Miguel esteve por cinco dias e noites na UTI, ala onde apenas os pacientes fodidos ficavam e sequer podiam receber visitas extrafamiliares. As enfermeiras fizeram questão de deixar isso bem claro quando Max tentou invadir a UTI para ver o amigo. Miguel disse às enfermeiras que a única pessoa que restou em sua família nunca largaria a bebida para visitá-lo, mas que seu melhor amigo veio e isso deveria ser o suficiente.

— Sinto muito — era tudo que qualquer uma das mulheres de jaleco azul e máscara branca tinha a dizer, antes de sair do quarto sem olhar para Miguel e suas mãos tortas.
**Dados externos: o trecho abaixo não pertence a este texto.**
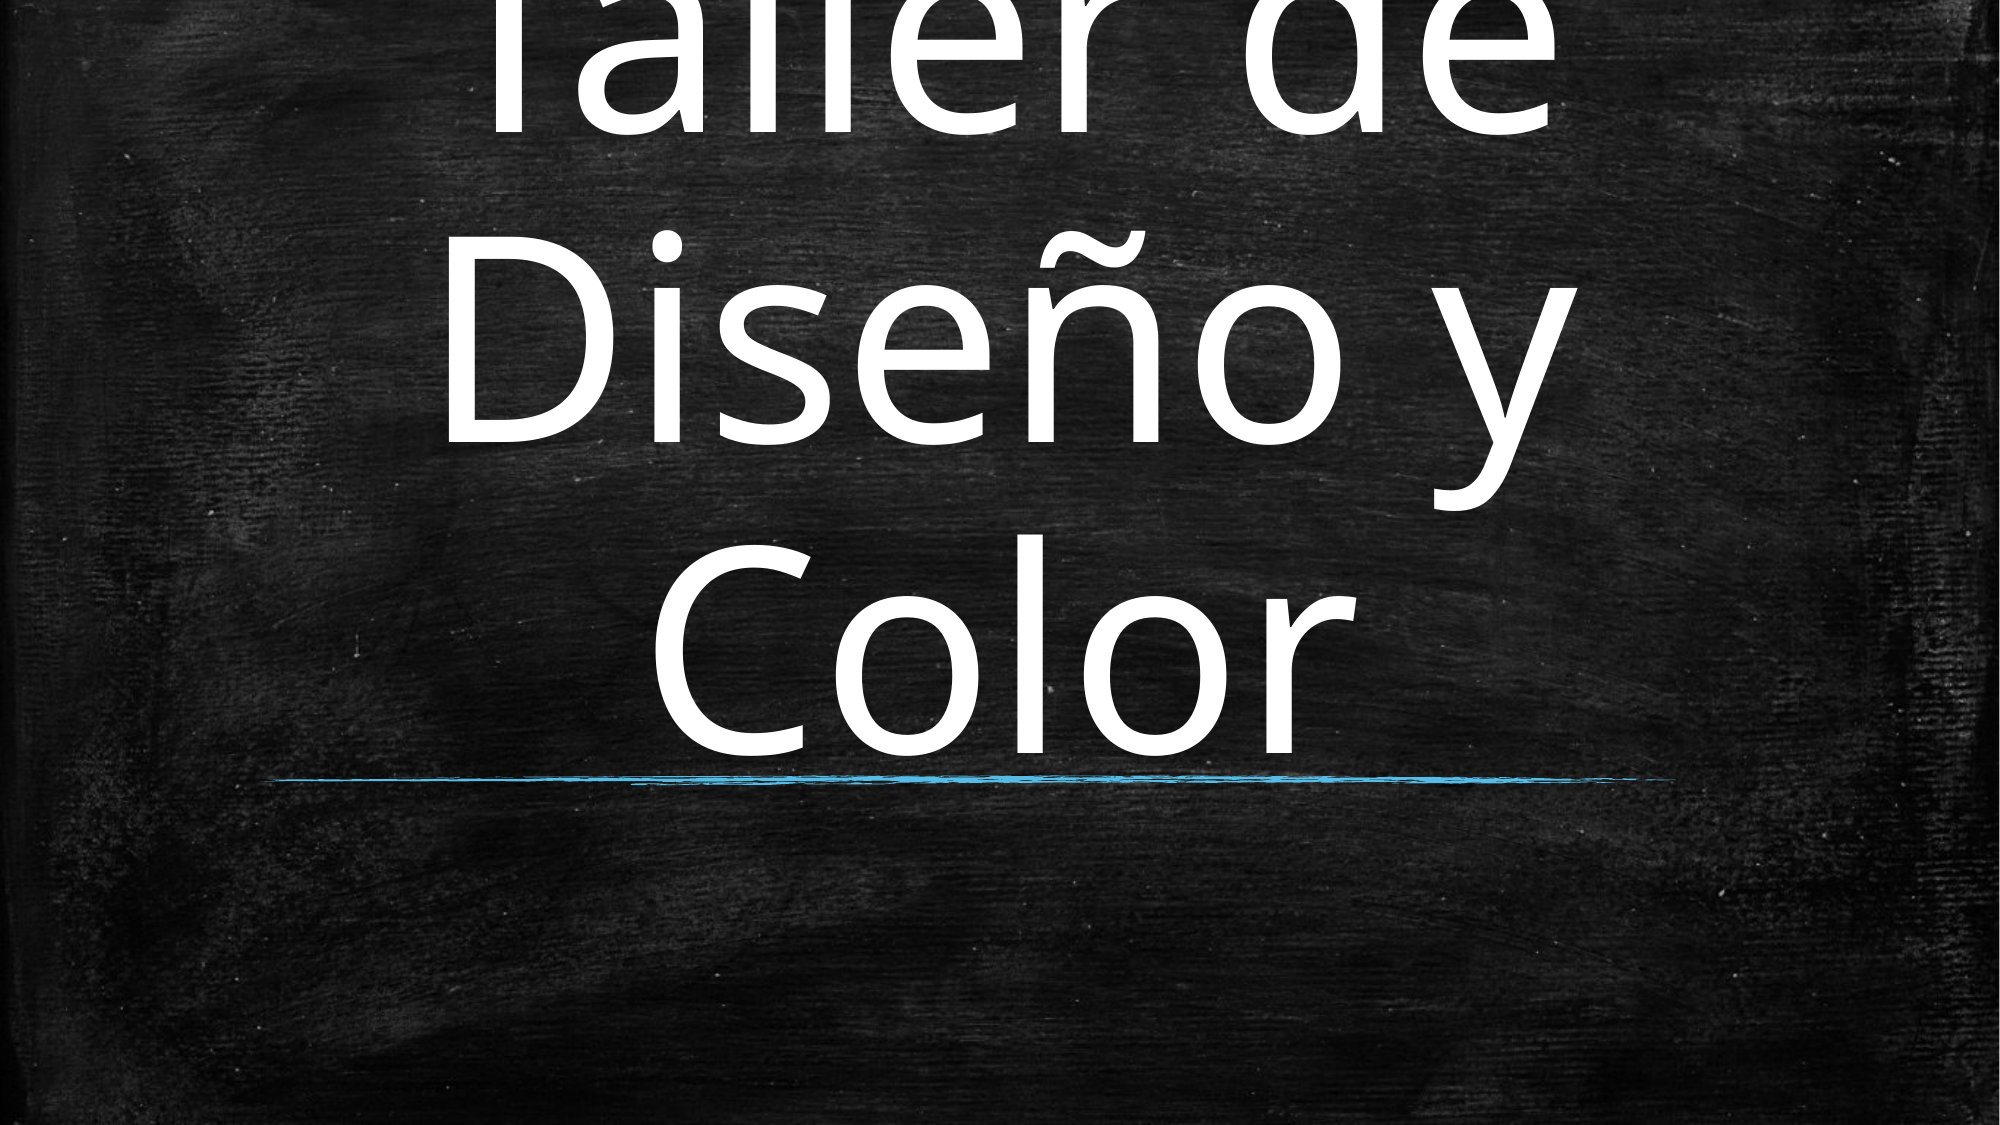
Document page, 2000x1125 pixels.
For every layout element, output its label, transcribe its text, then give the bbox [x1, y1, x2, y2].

title Taller de Diseño y Color [249, 385, 1750, 823]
Na noite anterior, Miguel recebeu a visita do doutor Tomás, logo após deixar a UTI e se instalar em quarto maior, mais iluminado e espaçoso, em que o tempo passava ainda mais devagar que o anterior, porque neste não havia TV.

— Não vai demorar tanto, Miguel — disse o doutor Tomás, afagando o cabelo de Miguel como quem faz carinho na cabeça de um cachorro. — Em quatro ou seis semanas poderei te dar alta. Mas, vou ser sincero com você. As suas mãos nunca mais serão as mesmas. Mesmo depois da fisioterapia, alguns movimentos ainda serão dolorosos, e alguns vão doer para sempre, mas tenho certeza de que irá superar isso, não vai?
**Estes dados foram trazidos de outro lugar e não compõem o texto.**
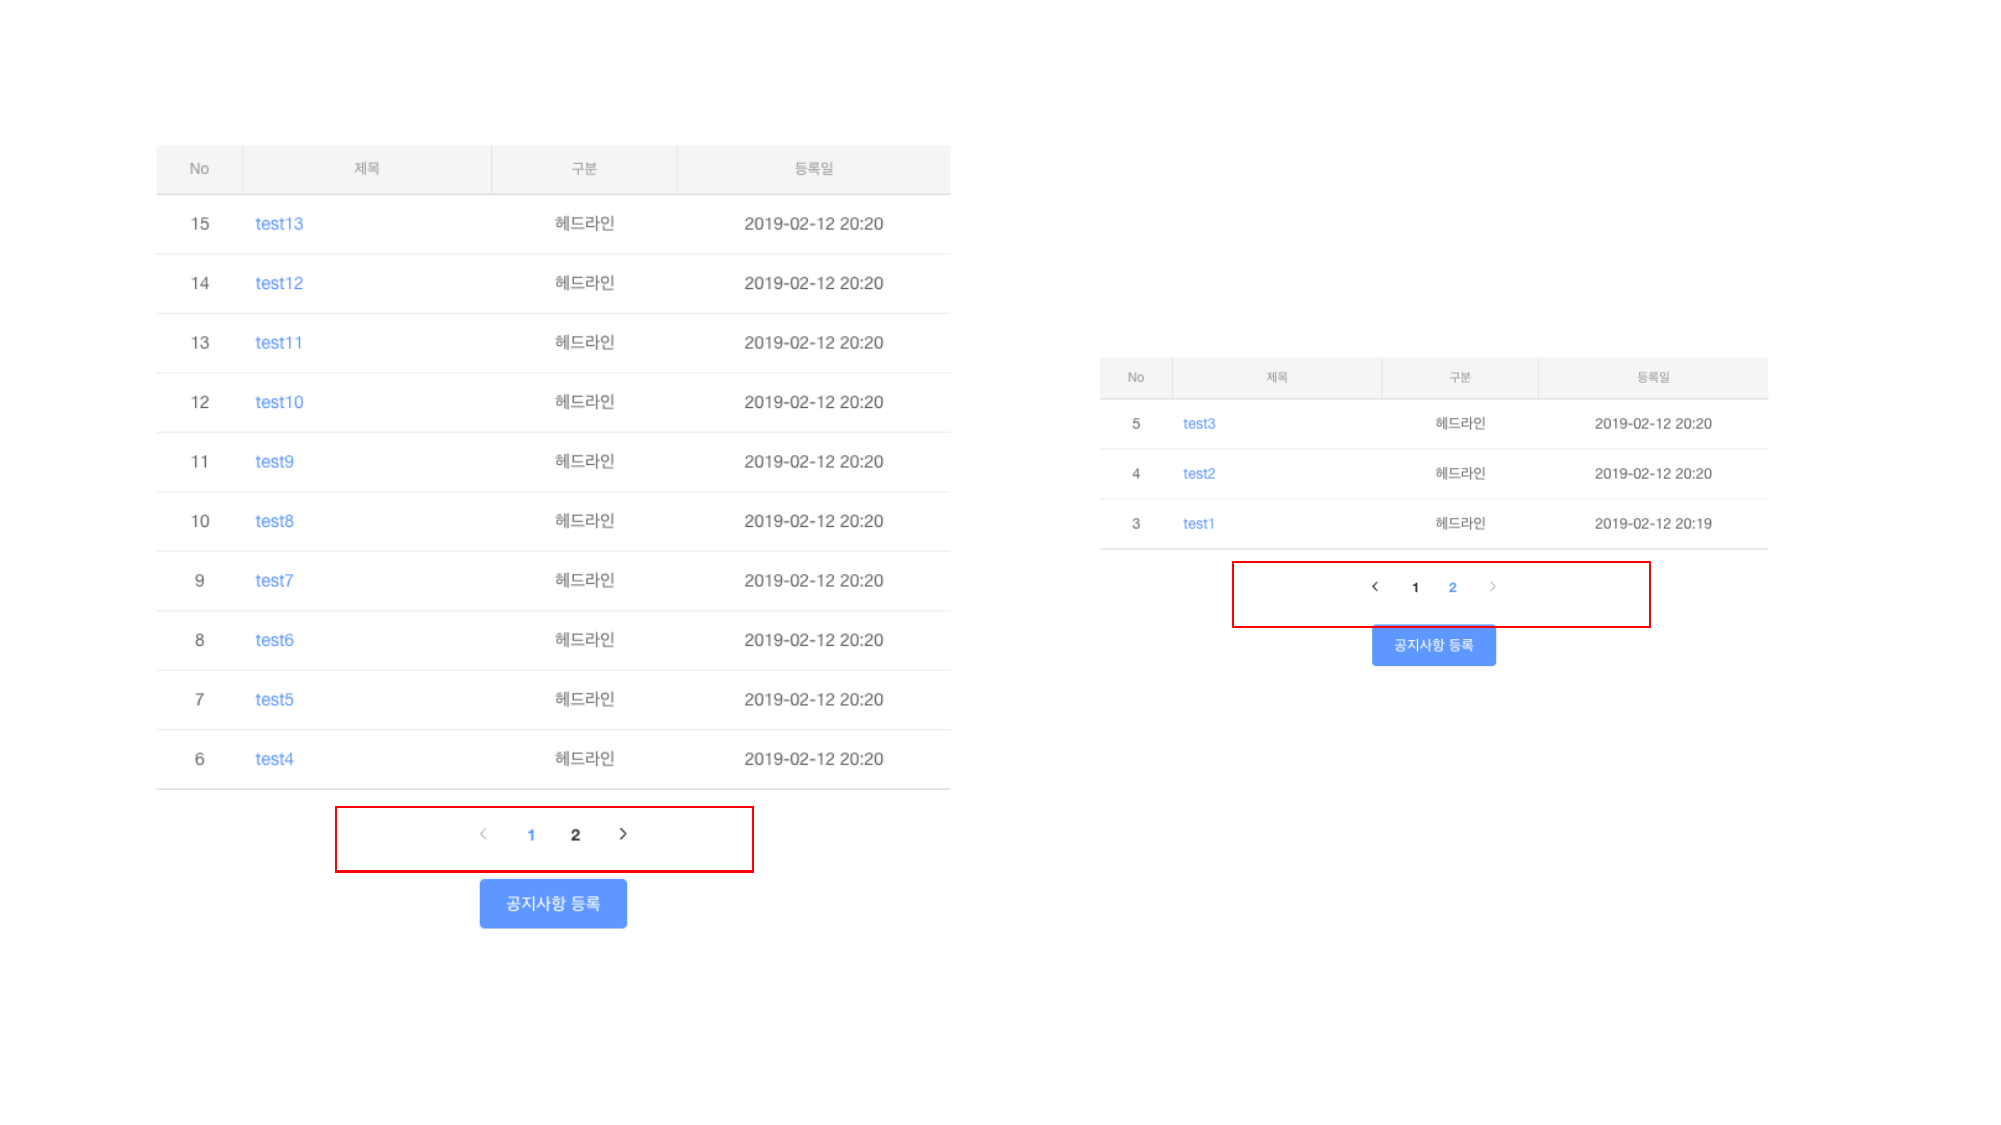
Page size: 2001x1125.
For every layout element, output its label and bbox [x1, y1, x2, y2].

picture [1074, 337, 1809, 788]
picture [127, 122, 1000, 1003]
A mente de Miguel estacionou quando Thomás disse "suas mãos nunca mais serão as mesmas". Se ele queria mesmo acalmar o paciente, estava fazendo da forma errada. Um turbilhão de pensamentos inundou a mente de Miguel.

Ele costumava rever o momento em que Larissa puxou o seu cadarço, com aquela sombra no olhar. Queria ter visto a cara dela ao notar o que sua trapaça tinha causado, ao ver os ossos expostos nas mãos dele, ao ver todo sangue escorrendo sobre a pista de corrida, que talvez ainda estivesse coberta de respingos vermelhos neste instante.

O que ela pensou ao ver as mãos de Miguel retorcidas como uma árvore de longos galhos sem folhas? Os ossos finos do metacarpo saltando das costas da mão, quase unindo o mindinho ao polegar, o sangue que guinchava formando linhas finas em formatos de relâmpagos nos antebraços trêmulos de dor; o que Larissa pensava disso?

Miguel, com certeza queria ver o rosto de Larissa quando ele voltasse para a escola com as mãos inteiras. Pensamentos como aquele, direcionados a uma diversidade de pessoas, martelavam na cabeça de Miguel desde a primeira noite em claro naquele leito sem janelas, com cores que não remetiam Miguel a nada além da morte. Ele não conseguia parar de pensar em como aquele quarto da UTI ficaria se sua mão sangrasse em guinchos novamente; respingando o vermelho sobre aquelas paredes sem cor.